Soldiers smuggled arms for Al Qaeda: Morocco

Morocco said five of its soldiers face trial after they helped to smuggle weapons into an area of the disputed Western Sahara that were destined for a cell linked to Al Qaeda in the Islamic Maghreb (AQIM).

In a statement carried by official media on Wednesday, the interior ministry said the five soldiers belonged to an infantry regiment in Amghala, an oasis in the Moroccan-controlled area of the Western Sahara, where last week security forces seized a large cache of weapons it said were linked to a militant cell.

"These soldiers helped smugglers introduce contraband goods in exchange for sums of money, without ever checking the nature of these ... smuggled products, that were often carried on camels' backs," the ministry said.

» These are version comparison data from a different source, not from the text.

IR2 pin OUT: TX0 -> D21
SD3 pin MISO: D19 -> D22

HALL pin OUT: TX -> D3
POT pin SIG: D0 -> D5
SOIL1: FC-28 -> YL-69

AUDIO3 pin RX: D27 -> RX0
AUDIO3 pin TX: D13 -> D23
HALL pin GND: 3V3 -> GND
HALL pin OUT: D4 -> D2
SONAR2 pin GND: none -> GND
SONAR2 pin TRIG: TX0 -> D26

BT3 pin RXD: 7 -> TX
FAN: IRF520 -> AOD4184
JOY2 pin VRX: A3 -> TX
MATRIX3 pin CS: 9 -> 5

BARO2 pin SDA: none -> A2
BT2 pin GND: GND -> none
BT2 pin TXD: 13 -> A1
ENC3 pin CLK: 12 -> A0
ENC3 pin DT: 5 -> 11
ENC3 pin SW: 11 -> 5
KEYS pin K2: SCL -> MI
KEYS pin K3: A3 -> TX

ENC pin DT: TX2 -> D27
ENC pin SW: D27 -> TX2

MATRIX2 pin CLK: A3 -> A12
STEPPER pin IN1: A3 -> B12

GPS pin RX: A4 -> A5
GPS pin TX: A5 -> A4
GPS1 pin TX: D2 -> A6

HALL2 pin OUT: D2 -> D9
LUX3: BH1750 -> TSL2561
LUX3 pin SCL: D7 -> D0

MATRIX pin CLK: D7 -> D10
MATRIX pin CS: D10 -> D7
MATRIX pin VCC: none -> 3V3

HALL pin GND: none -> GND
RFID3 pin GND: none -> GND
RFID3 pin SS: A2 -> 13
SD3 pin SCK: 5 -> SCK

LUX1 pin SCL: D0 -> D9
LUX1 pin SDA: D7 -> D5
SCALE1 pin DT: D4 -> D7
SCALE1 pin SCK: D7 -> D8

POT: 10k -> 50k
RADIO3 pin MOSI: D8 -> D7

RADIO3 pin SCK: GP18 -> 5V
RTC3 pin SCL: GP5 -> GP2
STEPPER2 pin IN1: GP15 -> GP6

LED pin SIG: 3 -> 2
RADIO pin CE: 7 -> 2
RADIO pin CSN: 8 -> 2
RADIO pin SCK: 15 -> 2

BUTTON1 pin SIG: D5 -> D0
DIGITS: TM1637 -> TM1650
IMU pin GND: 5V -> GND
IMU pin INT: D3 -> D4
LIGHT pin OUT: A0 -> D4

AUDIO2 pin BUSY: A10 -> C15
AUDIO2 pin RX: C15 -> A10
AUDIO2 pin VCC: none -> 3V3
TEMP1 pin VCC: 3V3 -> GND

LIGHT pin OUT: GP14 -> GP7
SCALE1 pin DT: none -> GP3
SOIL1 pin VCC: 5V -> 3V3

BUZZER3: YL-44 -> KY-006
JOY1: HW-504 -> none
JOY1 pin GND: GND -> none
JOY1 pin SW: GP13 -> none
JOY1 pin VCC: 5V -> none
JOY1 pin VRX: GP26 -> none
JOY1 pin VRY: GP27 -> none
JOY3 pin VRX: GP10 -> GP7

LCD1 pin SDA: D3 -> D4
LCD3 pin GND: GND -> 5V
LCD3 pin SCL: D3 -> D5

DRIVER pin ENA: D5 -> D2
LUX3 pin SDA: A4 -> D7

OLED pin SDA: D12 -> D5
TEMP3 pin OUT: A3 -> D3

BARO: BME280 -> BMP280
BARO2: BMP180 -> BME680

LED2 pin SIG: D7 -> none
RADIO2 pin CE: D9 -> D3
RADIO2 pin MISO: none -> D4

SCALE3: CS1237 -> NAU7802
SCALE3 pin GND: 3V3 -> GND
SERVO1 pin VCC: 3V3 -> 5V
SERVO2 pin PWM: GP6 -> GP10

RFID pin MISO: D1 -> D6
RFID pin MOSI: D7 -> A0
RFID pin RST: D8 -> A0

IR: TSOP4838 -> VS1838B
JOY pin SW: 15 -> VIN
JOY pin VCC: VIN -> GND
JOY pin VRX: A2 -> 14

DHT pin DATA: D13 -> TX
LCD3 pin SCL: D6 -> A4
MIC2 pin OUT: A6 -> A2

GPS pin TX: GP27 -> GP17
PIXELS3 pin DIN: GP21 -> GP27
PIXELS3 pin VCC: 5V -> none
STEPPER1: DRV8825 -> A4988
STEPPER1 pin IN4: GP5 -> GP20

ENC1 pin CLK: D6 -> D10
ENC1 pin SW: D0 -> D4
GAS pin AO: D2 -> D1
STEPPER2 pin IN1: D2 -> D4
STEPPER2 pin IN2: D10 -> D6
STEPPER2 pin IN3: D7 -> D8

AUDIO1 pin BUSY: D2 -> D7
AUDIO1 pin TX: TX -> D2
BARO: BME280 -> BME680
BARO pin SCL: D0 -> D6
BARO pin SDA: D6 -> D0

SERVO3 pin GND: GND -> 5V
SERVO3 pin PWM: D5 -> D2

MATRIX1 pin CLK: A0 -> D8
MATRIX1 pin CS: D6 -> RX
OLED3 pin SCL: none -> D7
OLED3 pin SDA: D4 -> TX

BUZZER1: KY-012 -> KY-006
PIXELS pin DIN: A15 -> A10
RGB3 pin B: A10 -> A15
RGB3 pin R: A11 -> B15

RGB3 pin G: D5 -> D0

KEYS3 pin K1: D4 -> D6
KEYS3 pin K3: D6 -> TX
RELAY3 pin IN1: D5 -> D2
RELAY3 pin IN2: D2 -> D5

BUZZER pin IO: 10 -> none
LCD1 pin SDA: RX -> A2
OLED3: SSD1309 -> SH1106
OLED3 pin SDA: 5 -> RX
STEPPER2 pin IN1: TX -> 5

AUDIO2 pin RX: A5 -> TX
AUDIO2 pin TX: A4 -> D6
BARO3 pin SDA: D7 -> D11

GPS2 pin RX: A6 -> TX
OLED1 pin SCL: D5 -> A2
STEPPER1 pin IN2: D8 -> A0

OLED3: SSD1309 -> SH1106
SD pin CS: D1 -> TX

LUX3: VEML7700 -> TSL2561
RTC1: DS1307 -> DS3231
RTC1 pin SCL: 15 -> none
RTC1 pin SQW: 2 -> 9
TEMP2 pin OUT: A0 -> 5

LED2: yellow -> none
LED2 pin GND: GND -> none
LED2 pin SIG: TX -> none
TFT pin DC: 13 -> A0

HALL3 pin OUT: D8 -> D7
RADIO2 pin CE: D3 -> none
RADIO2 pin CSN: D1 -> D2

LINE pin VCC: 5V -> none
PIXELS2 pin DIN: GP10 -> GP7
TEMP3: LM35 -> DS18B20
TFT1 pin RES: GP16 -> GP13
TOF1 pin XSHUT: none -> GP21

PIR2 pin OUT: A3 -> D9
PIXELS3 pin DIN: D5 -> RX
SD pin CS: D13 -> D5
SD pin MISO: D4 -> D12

Morocco last week said it had broken up a 27-member cell of militants suspected of planning to set up a rear base in Morocco from where it would plan bank robberies and attacks using explosive belts and car bombs against security services and foreign interests.

The seized weapons included 30 Kalashnikov assault rifles, two rocket-propelled grenades (RPG) and ammunition, the ministry said last week. Morocco applies stringent regulations on firearms and bans their public trade.

The weapons were smuggled, the ministry said, through the Berm of the Western Sahara, a 2,700-km-long defensive wall structure with mutliple control posts manned by Moroccan soldiers that was erected by Morocco in the 1980s.

The wall aimed to consolidate Rabat's claim over the sparsely-populated territory and fend off guerilla attacks by the Algeria-backed Polisario Front, which claims it as its own. About half Morocco's army is stationed in the Western Sahara.

The five soldiers allegedly allowed the smugglers to pass goods through their own control post, the ministry said.

The Polisario Front has distanced itself from the cell, saying it was working with Algeria and Mauritania to "fight terrorism" but Morocco had rejected its offer to do the same.

Violence linked to militancy is rare in Morocco, a staunch Western ally with a reputation for stability that has helped to entice millions of tourists to the country.

The last big attack was a series of suicide bombings in the economic capital, Casablanca, in 2003 that killed 45 people. Since then security services say they have rounded up more than 60 radical cells.